Street Dancer 3D Movie Review: A two-hour long compilation of dance videos from TikTok
Updated on: 12 September, 2021 11:57 PM IST |
The standard dance film template defined by director Remo D’Souza over three films, has to include the following: an introductory dance sequence showcasing the lead actors, a dance face-off to establish rivalry, ‘Bezubaan’ to establish conflict, a Ganpati Bappa song to seek divine intervention and a song about India to celebrate the unity in diversity. In between the audiences are left looking for a story. ‘Street Dancer 3D’, though is a compilation of dance videos from TikTok clubbed together for a two-hour long feature presentation in 3D.
Sahej (Varun Dhawan) and Inayat (Shraddha Kapoor) are London-based street dancers hailing from India and Pakistan respectively, representing their crews Street Dancers and Rule Breakers. They occasionally challenge each other to dance face-offs and get into ugly confrontations at a London eatery run by Anna (Prabhu Deva). One day, Inayat witnesses suspicious visitors entering the restaurant from the back door and smells a rat. The second time over, curiosity gets the better of her. She confronts Anna, only to learn that he feeds leftovers to the homeless and unemployed immigrants from the Indian sub-continent. Anna tells her about Ground Zero, a dance competition between various street dance troupes across nationalities, and urges her to participate in the same as the prize money is enough to send the hapless immigrants home. Meanwhile, Sahej also has his eyes at the championship as he wants to accomplish his brother’s unfulfilled dream which was cut short due to an accident. Anna urges Sahej and Inayat to join forces and participate together. Will the two rise above their conflict?
Written by D’Souza and Tushar Hiranandani, the idea to strike a conversation around choosing humanity over hatred and spreading peace through art is noble, but the execution is largely juvenile. The dialogues by Farhad Samji and Jagdeep Sidhu fail to evoke genuine feeling and are comical. A key scene before interval involving Prabhu Deva giving a pep talk about unity is unintentionally hilarious.
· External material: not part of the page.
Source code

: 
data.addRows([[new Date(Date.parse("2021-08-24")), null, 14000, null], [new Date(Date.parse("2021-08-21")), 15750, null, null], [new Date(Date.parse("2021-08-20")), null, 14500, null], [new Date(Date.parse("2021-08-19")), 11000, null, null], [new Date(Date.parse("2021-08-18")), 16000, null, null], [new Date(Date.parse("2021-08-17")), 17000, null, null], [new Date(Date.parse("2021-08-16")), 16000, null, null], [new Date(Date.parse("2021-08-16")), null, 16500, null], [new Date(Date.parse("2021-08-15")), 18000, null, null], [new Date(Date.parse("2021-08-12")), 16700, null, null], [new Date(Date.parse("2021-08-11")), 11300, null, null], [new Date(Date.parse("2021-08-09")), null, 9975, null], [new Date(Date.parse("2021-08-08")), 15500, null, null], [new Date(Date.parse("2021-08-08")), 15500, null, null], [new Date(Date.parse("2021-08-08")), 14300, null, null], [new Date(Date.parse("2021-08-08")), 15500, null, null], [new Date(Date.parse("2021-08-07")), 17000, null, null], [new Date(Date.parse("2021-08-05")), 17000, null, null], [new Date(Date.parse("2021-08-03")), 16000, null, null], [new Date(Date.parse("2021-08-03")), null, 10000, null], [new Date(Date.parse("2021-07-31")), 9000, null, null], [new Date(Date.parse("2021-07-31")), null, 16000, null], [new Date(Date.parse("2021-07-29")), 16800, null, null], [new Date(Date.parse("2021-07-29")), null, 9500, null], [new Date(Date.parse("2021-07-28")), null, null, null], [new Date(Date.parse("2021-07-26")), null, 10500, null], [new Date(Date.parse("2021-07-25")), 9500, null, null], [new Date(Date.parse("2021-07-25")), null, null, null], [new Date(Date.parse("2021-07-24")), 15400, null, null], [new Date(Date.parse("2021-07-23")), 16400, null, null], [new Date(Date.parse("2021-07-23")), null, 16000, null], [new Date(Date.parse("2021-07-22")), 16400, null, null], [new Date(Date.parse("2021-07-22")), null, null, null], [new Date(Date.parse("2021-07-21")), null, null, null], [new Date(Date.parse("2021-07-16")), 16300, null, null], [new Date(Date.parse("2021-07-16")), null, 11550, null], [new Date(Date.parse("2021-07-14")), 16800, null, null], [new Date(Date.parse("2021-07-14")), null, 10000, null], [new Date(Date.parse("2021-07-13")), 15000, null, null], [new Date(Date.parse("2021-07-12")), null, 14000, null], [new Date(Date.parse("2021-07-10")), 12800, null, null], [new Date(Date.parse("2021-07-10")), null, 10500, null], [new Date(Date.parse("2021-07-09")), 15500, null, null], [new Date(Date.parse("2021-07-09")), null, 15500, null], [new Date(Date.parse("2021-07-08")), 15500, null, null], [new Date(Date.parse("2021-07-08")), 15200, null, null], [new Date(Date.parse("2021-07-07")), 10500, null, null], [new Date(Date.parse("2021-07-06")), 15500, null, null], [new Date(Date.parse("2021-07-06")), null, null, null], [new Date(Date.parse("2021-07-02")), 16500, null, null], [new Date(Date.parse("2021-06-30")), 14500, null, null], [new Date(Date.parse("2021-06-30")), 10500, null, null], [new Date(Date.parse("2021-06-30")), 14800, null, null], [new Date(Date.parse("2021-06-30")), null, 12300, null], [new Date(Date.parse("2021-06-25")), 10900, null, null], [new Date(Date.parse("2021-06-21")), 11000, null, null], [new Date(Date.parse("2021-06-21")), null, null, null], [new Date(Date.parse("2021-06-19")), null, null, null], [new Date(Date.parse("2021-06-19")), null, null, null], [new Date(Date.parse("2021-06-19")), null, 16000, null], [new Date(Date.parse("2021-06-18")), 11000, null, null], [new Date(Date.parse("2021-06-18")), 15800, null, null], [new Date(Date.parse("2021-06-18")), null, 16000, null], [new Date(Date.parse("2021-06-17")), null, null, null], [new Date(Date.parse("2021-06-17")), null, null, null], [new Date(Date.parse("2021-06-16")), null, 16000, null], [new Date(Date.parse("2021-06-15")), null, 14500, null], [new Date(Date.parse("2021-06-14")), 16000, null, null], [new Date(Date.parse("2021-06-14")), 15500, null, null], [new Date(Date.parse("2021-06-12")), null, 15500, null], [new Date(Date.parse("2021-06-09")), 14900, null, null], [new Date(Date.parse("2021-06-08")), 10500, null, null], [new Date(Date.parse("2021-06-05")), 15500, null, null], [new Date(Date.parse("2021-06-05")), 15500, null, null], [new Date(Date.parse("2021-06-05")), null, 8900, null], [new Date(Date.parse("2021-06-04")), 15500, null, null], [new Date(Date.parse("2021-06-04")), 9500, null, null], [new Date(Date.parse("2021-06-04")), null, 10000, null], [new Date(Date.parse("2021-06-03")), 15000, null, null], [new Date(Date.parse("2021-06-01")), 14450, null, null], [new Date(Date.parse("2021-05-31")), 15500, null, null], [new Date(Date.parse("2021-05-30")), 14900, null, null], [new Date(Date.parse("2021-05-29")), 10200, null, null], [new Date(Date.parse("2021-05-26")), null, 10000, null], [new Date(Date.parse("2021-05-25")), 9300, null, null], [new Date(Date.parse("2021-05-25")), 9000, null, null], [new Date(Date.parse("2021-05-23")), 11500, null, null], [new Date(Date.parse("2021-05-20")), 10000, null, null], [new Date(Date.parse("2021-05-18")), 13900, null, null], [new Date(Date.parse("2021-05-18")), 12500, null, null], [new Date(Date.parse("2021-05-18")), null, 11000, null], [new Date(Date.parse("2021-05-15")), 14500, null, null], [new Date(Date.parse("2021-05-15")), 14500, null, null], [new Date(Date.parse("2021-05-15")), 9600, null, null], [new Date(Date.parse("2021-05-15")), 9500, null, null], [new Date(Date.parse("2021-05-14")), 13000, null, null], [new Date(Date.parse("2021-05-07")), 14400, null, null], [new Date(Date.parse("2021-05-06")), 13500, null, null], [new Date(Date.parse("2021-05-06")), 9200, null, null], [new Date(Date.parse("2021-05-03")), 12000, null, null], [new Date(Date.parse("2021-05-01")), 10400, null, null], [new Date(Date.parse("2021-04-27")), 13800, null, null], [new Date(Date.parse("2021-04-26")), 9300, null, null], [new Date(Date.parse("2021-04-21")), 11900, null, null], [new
Technically, there is very little to appreciate except for the scintillating dance performances choreographed by Kruti Mahesh, Rahul Shetty and Tashan Muir.
The performances too aren’t particularly enticing enough. Varun has worked a lot on his dancing and physique, which is why there are way too many close-ups of his bare-chested physique breaking into improbable jigs. Shraddha too invests the same sincerity into her dancing alike her act in ‘ABCD 2’ despite being a non-dancer. Nora Fatehi playing Sahej’s half-Brit, half-Indian girlfriend Bobo can move like a dream but her character holds no significance to the plot. Aparshakti Khurrana as an immigrant Amrinder from Punjab is a painful watch. The only respite is Prabhu Deva. Despite his inconsistent accent, watching the man dance to the recreated version of ‘Muqabla’ in 3D is a visual treat and an exciting trip down memory lane for many 90s kids.
‘Street Dancer 3D’ has the heart in the right place but misses the beat.